In this work we derive a variant of the classic Glivenko-Cantelli Theorem, which asserts uniform convergence of the empirical Cumulative Distribution Function (CDF) to the CDF of the underlying distribution. Our variant allows for tighter convergence bounds for extreme values of the CDF. We apply our bound in the context of revenue learning, which is a well-studied problem in economics and algorithmic game theory.
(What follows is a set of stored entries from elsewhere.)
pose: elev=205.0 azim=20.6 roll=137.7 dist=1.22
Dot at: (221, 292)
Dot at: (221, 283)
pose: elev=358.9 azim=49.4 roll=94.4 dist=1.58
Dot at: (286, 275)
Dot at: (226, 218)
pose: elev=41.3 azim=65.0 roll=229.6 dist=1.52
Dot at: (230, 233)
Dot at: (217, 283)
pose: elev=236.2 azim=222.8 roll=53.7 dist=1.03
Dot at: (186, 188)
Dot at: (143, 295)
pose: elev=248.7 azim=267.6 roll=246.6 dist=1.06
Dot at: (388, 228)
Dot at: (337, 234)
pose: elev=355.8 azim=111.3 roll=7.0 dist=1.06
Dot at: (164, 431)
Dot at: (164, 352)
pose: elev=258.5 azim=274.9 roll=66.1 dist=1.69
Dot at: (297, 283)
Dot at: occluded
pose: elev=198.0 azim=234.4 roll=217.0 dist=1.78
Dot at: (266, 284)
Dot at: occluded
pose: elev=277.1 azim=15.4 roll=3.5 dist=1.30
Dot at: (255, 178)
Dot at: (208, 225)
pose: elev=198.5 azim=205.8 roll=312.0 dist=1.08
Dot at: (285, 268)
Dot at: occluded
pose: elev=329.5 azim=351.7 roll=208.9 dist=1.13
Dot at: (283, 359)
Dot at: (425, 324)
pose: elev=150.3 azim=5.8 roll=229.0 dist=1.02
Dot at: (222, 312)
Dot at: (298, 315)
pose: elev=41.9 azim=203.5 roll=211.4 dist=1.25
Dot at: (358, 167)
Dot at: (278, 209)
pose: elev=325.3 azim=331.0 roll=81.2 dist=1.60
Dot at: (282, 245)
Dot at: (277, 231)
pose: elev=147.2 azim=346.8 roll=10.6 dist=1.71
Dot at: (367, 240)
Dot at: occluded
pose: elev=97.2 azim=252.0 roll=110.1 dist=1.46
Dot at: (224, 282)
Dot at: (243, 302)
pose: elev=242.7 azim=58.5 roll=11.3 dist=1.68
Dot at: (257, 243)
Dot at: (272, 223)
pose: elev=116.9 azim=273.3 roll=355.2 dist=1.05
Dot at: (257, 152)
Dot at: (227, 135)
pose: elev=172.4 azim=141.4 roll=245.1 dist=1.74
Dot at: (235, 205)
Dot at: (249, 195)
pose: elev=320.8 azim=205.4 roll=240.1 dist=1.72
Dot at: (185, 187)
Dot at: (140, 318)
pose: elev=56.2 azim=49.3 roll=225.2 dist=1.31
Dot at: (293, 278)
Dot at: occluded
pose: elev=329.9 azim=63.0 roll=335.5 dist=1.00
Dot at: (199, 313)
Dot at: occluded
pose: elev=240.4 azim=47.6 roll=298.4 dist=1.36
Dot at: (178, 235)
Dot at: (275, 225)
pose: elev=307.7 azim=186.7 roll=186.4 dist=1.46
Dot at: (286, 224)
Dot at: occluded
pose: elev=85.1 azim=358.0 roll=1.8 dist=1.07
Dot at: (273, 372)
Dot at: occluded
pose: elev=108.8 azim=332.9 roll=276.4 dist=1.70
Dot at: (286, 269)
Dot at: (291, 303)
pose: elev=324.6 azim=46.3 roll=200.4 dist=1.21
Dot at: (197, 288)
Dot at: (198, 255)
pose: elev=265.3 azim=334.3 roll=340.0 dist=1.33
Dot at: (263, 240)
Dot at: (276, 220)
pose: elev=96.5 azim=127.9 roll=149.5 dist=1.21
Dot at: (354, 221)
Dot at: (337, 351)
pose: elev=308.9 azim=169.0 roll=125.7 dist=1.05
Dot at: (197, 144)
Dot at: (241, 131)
We derive sample-complexity bounds on the uniform convergence rate of the empirical revenues to the true revenues, assuming a bound on the $k$th moment of the valuations, for any (possibly fractional) $k>1$. For uniform convergence in the limit, we give a complete characterization and a zero-one law: if the first moment of the valuations is finite, then uniform convergence almost surely occurs; conversely, if the first moment is infinite, then uniform convergence almost never occurs.